James-Webb-Weltraumteleskop soll endlich Antworten liefern

Und damit sind nicht die allgemeinen Fragen über den Kosmos gemeint, nicht die Milliarden Galaxien und Sternhaufen in Lichtjahren Entfernung. Zwar wird das James-Webb-Weltraumteleskop auch dazu Antworten liefern, doch die wichtigste Frage von allem betrifft unseren Ursprung selbst.

Mit dem Teleskop in 1,5 Millionen Kilometern Entfernung von der Erde soll es tief in die Vergangenheit unseres Universums spähen. Hier draußen, an einem sogenannten Lagrange-Punkt herrschen optimale Bedingung für die Beobachtung des Weltalls.

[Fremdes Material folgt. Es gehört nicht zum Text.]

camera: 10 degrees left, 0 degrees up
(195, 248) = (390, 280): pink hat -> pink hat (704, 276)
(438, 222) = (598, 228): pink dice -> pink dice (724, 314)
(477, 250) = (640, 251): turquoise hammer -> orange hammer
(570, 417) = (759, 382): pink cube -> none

Das Teleskop ist dort draußen keinen sekundären Lichtquellen wie dem zurückgeworfenen Licht von Erde und Mond ausgesetzt. Das Segel des James-Webb-Weltraumteleskop ist so groß wie ein Tennisfeld und schützt die Geräte und die feinen Sensoren außerdem vor der Sonneneinstrahlung und dem Sonnenlicht.

Erste Ergebnisse im Sommer erwartet

Die finale Phase der Reise betraf die Ausrichtung des James-Webb-Weltraumteleskop. Eine nur fünfminütige Kurskorrektur mit den Triebwerken beendete das lange Bangen einer Beteiligten. Bereits vor dem Starten waren Wissenschaftler:innen angespannt. Nach dreißig Jahren Planungs- und Entwicklungszeit würden sie ein Instrument ins All befördern, das für die Astronomie von entscheidender Bedeutung sein würde – und welches nicht gewartet werden kann.

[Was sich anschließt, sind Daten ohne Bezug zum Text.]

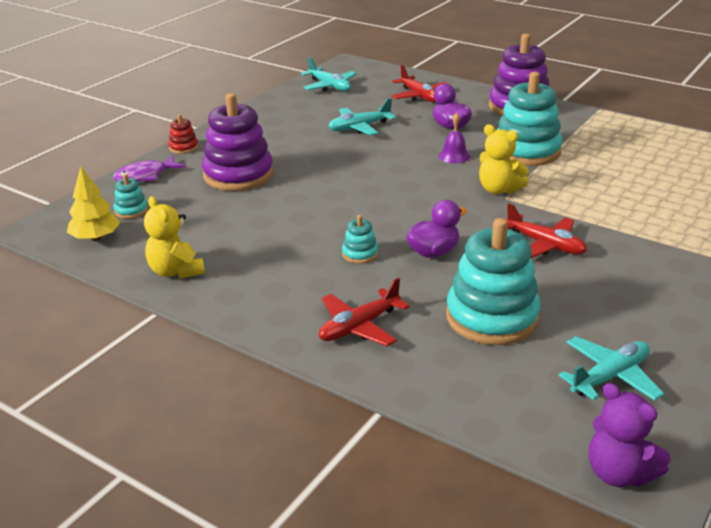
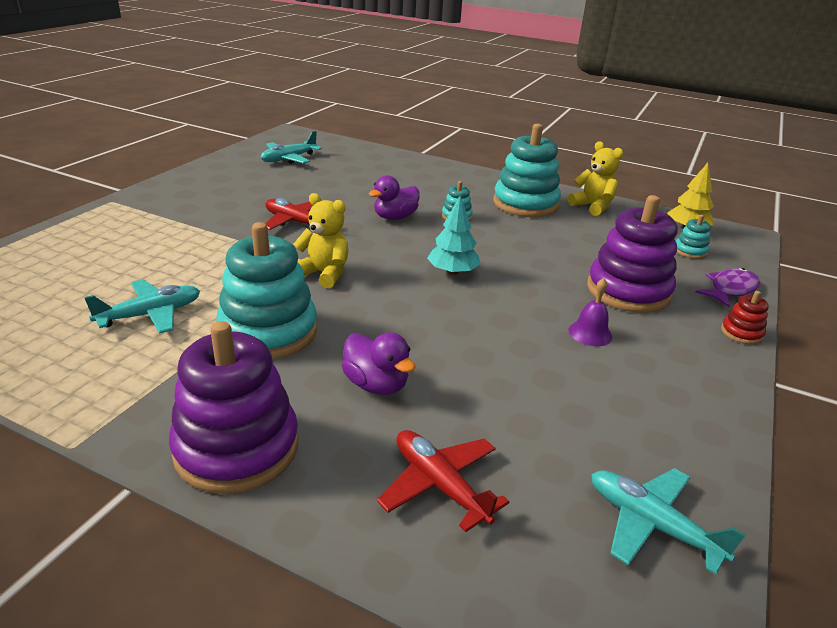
camera: 170 degrees right, 0 degrees up
(359, 127) = (523, 379): turquoise plane -> turquoise plane (150, 314)
(359, 327) = (441, 179): red plane -> none
(384, 191) = (452, 272): none -> turquoise tree
(454, 156) = (372, 322): purple bell -> purple bell (590, 333)
(491, 317) = (353, 181): turquoise stacking toy -> turquoise stacking toy (525, 204)
(619, 473) = (304, 135): purple teddy bear -> none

Im Gegensatz zu Hubble ist das neuste Teleskop so weit entfernt, dass keine Reparatur möglich ist. Somit hatten das Team nur eine einzige Chance. Bereits die Reise zum ausgewählten Zielpunkt gestaltete sich als schwierig. Nun an seinem Bestimmungsort angelangt hoffen Astronom:innen bereits im Sommer auf neue, atemberaubende Einblicke in unser Universum zu bekommen. NASA´s Projektleiter Bill Ochs ist zuversichtlich:

„Im vergangenen Monat hat das James-Webb-Weltraumteleskop erstaunliche Erfolge erzielt und gedenkt somit all jenen Menschen, die viele Jahre und sogar Jahrzehnte damit verbracht haben, diese Mission zu ermöglichen. Wir stehen jetzt kurz davor, die Spiegel auszurichten, die Instrumente zu aktivieren und in Betrieb zu nehmen und wundersame Entdeckungen zu machen.“

Bill Ochs via NASA.gov

James-Webb-Weltraumteleskop soll große Entdeckungen liefern

Die Kamera des Teleskops arbeitet in dem für Menschen nicht sichtbaren Infrarotspektrum und kann Objekte erkennen, die 100-mal schwächer leuchten als die von Hubble oberservierten Bereiche. Das James-Webb-Weltraumteleskop soll mit diesen Instrumenten an Bord neue Himmelskörper wie Exoplaneten erforschen und bestenfalls bis tief in die Vergangenheit unseres Universums blicken.

Weil die Sensoren sind so fein abgestimmt sind, erhoffen sich Astronom:inne auf der ganzen Welt vor allen weitere Erkenntnisse über die Entstehung unseres Universums. Das Teleskop soll im besten Fall das Licht von Sternen und Galaxien einfangen, die 100 bis 250 Millionen Jahre nach dem Urknall entstanden.